Una rubrica estiva per vivere al meglio l’essere animatori.
Ci sono sere d’estate in cui arrivi a casa distrutto. Hai cantato troppo, corso troppo, parlato troppo. Hai ripetuto le stesse indicazioni dieci volte, hai separato bambini che litigavano, hai sorriso anche quando non ne avevi voglia, hai sistemato sedie, raccolto cartacce, preparato giochi, improvvisato soluzioni.
E magari, mentre ti butti sul letto, ti chiedi: “Ma chi me l’ha fatto fare?”.
È una domanda vera. E non bisogna avere paura di farsela. Il servizio non è sempre romantico. Non è sempre entusiasmo, foto di gruppo e abbracci finali. A volte è caldo, fatica, pazienza consumata, riunioni lunghe, incomprensioni, responsabilità. A volte servire significa fare bene cose che nessuno vedrà.
Eppure, proprio lì, qualcosa cambia.
Servire ti cambia perché ti sposta dal centro. Ti ricorda che il mondo non finisce nei tuoi programmi, nei tuoi gusti, nelle tue stanchezze. Ti fa accorgere che c’è qualcuno che ha bisogno di te: un bambino che non riesce a inserirsi, un compagno animatore che sta facendo fatica, un adulto che conta sulla tua affidabilità, un gruppo che ha bisogno della tua presenza.
Servire ti cambia perché ti educa alla realtà. Ti insegna che non tutto va come previsto, che le persone non sono sempre facili, che la pazienza non nasce sui libri ma nei cortili, nelle mense, nei campi da gioco, nelle giornate storte.
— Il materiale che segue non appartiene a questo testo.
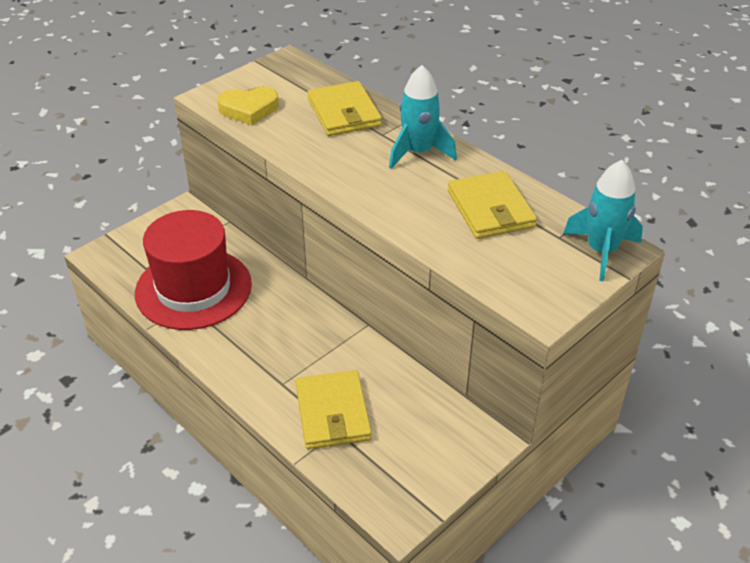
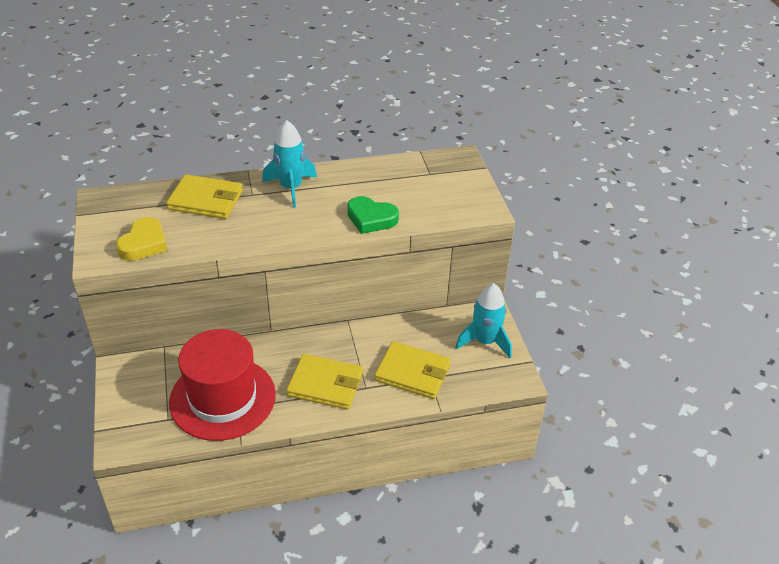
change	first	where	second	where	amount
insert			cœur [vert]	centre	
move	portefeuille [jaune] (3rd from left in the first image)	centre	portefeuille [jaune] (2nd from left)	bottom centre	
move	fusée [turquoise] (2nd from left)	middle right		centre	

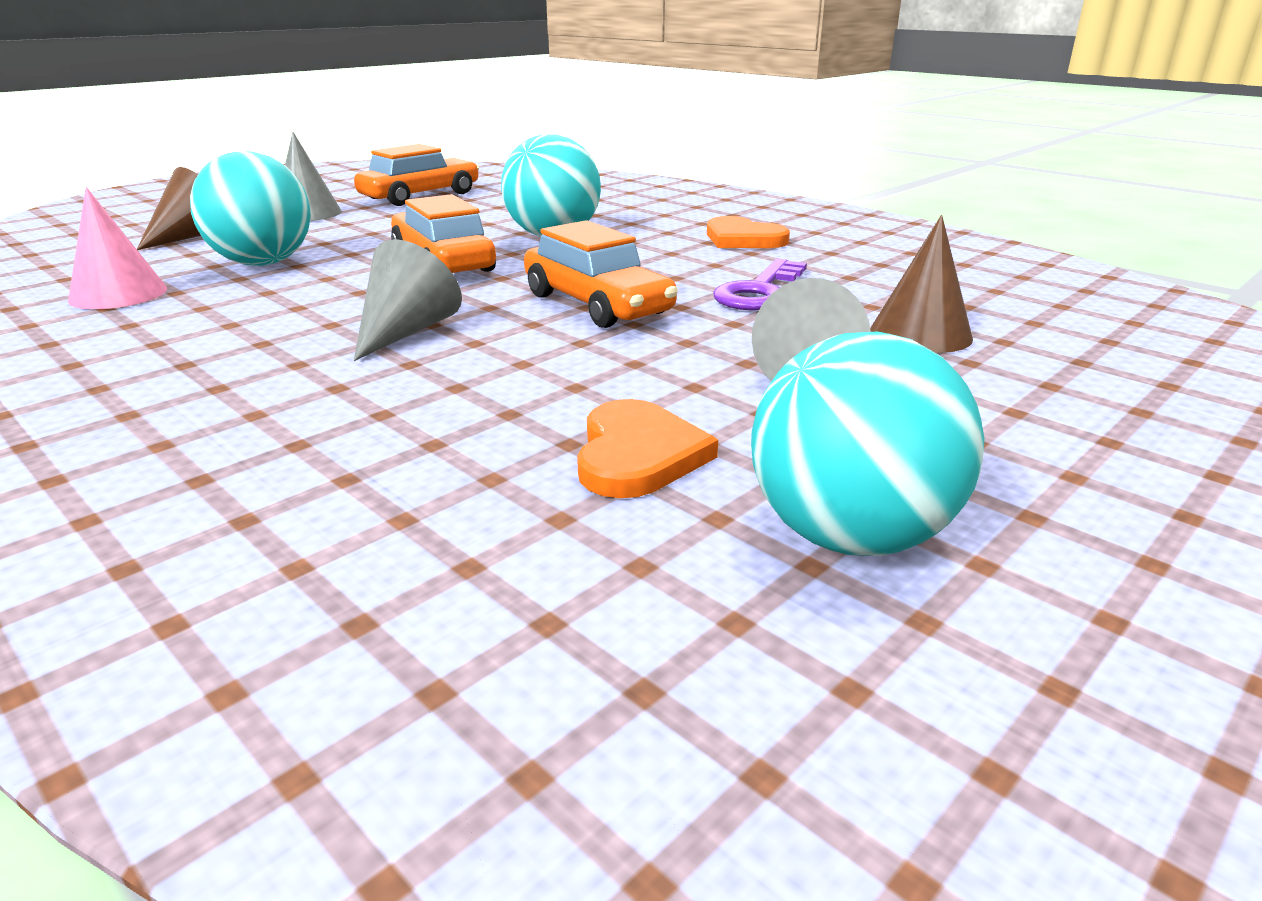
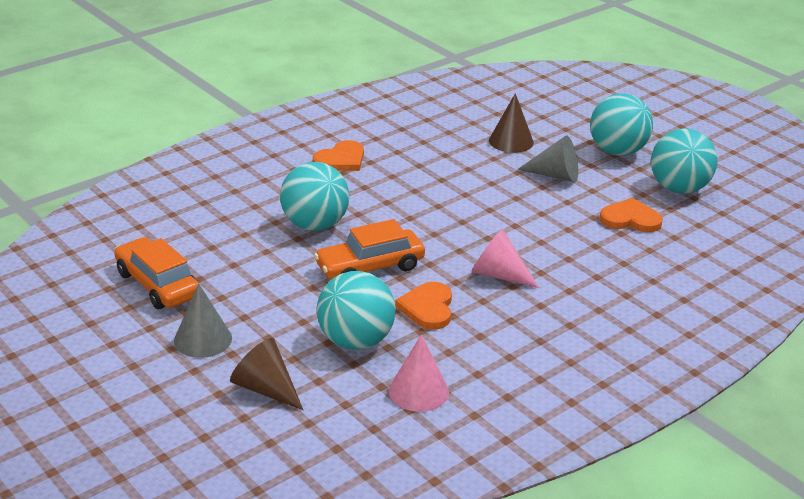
change	first	where	second	where	amount
delete	voiture [orange] (3rd from left)	top centre			
delete	clé [violet]	top centre			
insert			cœur [orange] (2nd from left)	centre	
insert			balle [turquoise] (3rd from left)	top right	
recolor	cône [gris] (2nd from left)	top left	cône [rose] (2nd from left)	centre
Ti fa scoprire che crescere non significa avere tutto sotto controllo, ma imparare a restare dentro le cose con cuore buono.
Don Bosco lo sapeva bene. L’oratorio non era un posto dove alcuni facevano servizio e altri ricevevano soltanto. Era una casa in cui i più grandi imparavano a prendersi cura dei più piccoli, e proprio così diventavano più grandi davvero. Il servizio, nello stile salesiano, non è manovalanza: è una scuola di vita.
Certo, la stanchezza va ascoltata. Non bisogna trasformarla in medaglia o in gara a chi resiste di più. Un animatore stanco ha bisogno di riposo, confronto, preghiera, amicizia, adulti che lo accompagnino. Ma non tutta la fatica è nemica. C’è una fatica che svuota e va fermata.
E c’è una fatica che forma, perché nasce dall’amore e porta frutto.
Forse lo capirai più avanti. Magari non durante la giornata più caotica, ma alla fine di un campo, quando un bambino ti saluterà con gli occhi lucidi. O quando ti accorgerai di essere diventato più paziente. O quando scoprirai che hai imparato a lavorare con altri, a chiedere scusa, a non mollare subito, a pregare anche senza grandi emozioni.
Il servizio lascia segni. Non sempre visibili, non subito. Ma ti allena a una vita meno chiusa, meno comoda, meno centrata su di te.
E allora sì, servire stanca. Ma non tutta la stanchezza è vuota. C’è una stanchezza che racconta che hai amato, che ti sei speso, che hai abitato davvero l’estate.
E quando ti spendi per il bene, qualcosa di te cambia. Anche se te ne accorgi solo dopo.